Please transcribe the bug report word for word, starting with "Ondrej Kokes updated" and going on through "restrictions - e.g.".

### Text block:
--- --- ---

[ 
https://issues.apache.org/jira/browse/HADOOP-17241?page=com.atlassian.jira.plugin.system.issuetabpanels:all-tabpanel
 ]

Ondrej Kokes updated HADOOP-17241:
----------------------------------
    Description: 
Hi there,
 I'm using Spark to read some data from S3 and I encountered an error when 
reading from a bucket that contains a period (e.g. 
`s3a://okokes-test-v1.1/foo.csv`). I have close to zero Java experience, but 
I've tried to trace this as well as I can. Apologies for any misunderstanding 
on my part.

_Edit: the title is a little misleading - buckets can contain dots and s3a will 
work, but only if these bucket names conform to hostname restrictions - e.g. 
`s3a://foo.bar/bak.csv` would work, but my case - `okokes-test-v1.1` does not, 
because `1` is not conform to a top level domain pattern._

Using hadoop-aws:3.2.0, I get the following:
{code:java}
java.lang.NullPointerException: null uri host.
 at java.base/java.util.Objects.requireNonNull(Objects.java:246)
 at 
org.apache.hadoop.fs.s3native.S3xLoginHelper.buildFSURI(S3xLoginHelper.java:71)
 at org.apache.hadoop.fs.s3a.S3AFileSystem.setUri(S3AFileSystem.java:470)
 at org.apache.hadoop.fs.s3a.S3AFileSystem.initialize(S3AFileSystem.java:235)
 at org.apache.hadoop.fs.FileSystem.createFileSystem(FileSystem.java:3303)
 at org.apache.hadoop.fs.FileSystem.access$200(FileSystem.java:124)

--- --- ---

### Stored data:
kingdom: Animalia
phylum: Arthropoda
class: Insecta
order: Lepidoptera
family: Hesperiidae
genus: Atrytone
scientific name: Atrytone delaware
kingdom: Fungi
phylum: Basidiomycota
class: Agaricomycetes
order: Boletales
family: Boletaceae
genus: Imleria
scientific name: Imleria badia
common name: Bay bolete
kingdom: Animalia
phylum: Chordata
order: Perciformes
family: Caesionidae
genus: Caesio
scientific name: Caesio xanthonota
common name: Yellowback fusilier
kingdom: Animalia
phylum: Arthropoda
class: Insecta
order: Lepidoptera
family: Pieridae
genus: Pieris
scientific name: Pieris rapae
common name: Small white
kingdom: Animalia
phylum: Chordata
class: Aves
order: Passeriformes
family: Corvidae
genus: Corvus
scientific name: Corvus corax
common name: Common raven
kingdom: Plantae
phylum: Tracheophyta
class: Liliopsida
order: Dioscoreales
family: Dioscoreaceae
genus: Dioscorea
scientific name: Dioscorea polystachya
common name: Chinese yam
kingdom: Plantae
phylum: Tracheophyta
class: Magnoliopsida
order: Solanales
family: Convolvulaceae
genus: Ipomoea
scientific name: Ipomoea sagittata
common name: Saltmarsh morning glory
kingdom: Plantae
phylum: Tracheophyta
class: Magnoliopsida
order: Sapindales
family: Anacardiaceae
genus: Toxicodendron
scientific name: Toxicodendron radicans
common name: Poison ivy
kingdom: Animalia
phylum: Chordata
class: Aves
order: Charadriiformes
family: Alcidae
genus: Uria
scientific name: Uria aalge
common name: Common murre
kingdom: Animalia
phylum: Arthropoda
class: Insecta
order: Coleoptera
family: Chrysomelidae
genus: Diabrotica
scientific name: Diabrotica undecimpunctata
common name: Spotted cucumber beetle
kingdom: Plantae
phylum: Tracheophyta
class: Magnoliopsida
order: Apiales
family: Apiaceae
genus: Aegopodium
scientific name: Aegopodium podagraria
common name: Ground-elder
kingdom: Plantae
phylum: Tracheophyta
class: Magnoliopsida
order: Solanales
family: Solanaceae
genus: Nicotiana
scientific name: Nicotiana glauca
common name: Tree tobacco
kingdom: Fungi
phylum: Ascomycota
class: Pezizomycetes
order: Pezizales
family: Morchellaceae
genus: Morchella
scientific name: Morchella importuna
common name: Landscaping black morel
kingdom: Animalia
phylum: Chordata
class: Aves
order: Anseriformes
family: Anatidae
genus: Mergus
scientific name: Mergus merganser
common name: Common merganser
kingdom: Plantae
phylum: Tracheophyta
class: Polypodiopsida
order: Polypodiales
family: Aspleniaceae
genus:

--- --- ---

### Answer to this problem:
Ondrej Kokes updated HADOOP-17241:
----------------------------------
    Description: 
Hi there,
 I'm using Spark to read some data from S3 and I encountered an error when 
reading from a bucket that contains a period (e.g. 
`s3a://okokes-test-v1.1/foo.csv`). I have close to zero Java experience, but 
I've tried to trace this as well as I can. Apologies for any misunderstanding 
on my part.

_Edit: the title is a little misleading - buckets can contain dots and s3a will 
work, but only if these bucket names conform to hostname restrictions - e.g.